労働事件 特集3:公立小学校の校長先生の労災認定と国賠訴訟
B先生は京都市立の小学校の校長先生でした。2005 年に校長に就任してから、近隣の小学校との統合に向けた業務を担うようになり、統合の前年度である2009年度からは統合に向けた事務局を担いました。そして、日曜日に出勤した12月13日に脳内出血を発症して倒れました。幸いにして、一命を取り留めましたが、半身が不自由になる重い後遺障害が残りました。地方公務員災害補償基金が認定しただけでも、発症前1カ月の時間外労働時間は101時間12分、発症前2カ月は92時間30分にも及びました。
B先生は弁護士(私と村山晃弁護士が担当)を選任して、2011年4月15日付で上記脳内出血について公務災害(労災)の申請をしました。労働時間の立証については、校長・教頭などが出退勤時に作動・作動解除する警備会社の警備記録の時刻を活用するなどし、また、当時の教頭先生に勤務の状況をご証言頂くなどしました。そして、4年以上経過した2015年5月11日付でやっと公務災害と認定されました。しかも、認定に基づいて、医療費の一部が初めて支払われたのは何と翌年の2016年10月13日で、過去分の給付がほぼ全て履行されたのは2017年4月のことでした。
※ ※ ※
■ **作業指示 1**: 読解文のうち、「労働事件 特集3:公立小学校の校長先生の労災認定と国賠訴訟」で始まり「2時間30分にも及びました。」で終わる部分を、一字も変えずに書き写しなさい。
■ **作業指示 2**: 次の(a)〜(c)が読解文の内容と合っているかを「はい」か「いいえ」で答え、判断の根拠となる読解文の語句をそのまま引用しなさい。(a) B先生は2009年度から統合に向けた事務局を担った。(b) B先生が脳内出血を発症したのは平日の勤務中であった。(c) 公務災害と認定された後、医療費の一部はすぐに支払われた。
この後の一覧は、読解文とは別の資料です。

データセットの抜粋
※ ※ ※
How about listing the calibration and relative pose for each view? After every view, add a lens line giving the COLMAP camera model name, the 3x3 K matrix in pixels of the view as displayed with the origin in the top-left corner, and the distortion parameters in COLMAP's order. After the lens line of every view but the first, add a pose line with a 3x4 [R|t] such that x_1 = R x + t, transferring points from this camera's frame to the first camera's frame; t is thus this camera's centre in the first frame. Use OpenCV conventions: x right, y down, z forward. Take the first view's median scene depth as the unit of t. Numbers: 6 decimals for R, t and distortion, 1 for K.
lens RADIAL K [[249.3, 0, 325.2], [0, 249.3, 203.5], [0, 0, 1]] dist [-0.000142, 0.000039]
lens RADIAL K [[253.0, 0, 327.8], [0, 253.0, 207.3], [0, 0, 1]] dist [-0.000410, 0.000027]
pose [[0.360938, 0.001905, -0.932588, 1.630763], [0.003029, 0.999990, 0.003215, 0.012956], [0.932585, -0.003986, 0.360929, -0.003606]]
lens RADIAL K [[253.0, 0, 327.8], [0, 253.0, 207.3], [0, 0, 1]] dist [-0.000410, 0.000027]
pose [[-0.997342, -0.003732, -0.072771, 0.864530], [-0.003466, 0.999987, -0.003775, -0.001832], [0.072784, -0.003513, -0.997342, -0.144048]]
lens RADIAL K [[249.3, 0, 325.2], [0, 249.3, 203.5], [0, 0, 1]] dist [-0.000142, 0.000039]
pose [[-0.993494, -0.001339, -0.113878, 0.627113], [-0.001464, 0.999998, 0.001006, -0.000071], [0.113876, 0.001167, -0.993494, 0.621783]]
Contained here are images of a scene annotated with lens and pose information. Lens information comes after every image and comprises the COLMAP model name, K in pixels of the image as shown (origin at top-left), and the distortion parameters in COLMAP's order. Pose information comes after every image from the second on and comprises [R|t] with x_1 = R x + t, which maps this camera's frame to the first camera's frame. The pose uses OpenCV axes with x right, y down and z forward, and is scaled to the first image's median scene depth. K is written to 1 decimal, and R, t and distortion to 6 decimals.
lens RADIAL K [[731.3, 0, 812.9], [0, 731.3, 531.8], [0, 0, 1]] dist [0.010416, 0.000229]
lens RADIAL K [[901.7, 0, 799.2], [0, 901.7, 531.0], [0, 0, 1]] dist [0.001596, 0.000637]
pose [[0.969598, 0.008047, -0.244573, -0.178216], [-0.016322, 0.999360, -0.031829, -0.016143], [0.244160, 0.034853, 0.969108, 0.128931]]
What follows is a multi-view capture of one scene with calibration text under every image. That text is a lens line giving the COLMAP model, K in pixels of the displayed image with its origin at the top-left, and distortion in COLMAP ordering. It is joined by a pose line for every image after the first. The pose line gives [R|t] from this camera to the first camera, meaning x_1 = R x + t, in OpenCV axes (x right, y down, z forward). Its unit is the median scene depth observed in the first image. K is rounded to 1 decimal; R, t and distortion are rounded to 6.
※ ※ ※
■ **解答欄 1**:
労働事件 特集3:公立小学校の校長先生の労災認定と国賠訴訟
B先生は京都市立の小学校の校長先生でした。2005 年に校長に就任してから、近隣の小学校との統合に向けた業務を担うようになり、統合の前年度である2009年度からは統合に向けた事務局を担いました。そして、日曜日に出勤した12月13日に脳内出血を発症して倒れました。幸いにして、一命を取り留めましたが、半身が不自由になる重い後遺障害が残りました。地方公務員災害補償基金が認定しただけでも、発症前1カ月の時間外労働時間は101時間12分、発症前2カ月は92時間30分にも及びました。

■ **解答欄 2**:
(a) はい。「統合の前年度である2009年度からは統合に向けた事務局を担いました」
(b) いいえ。「日曜日に出勤した12月13日に脳内出血を発症して倒れました」
(c) いいえ。「医療費の一部が初めて支払われたのは何と翌年の2016年10月13日で」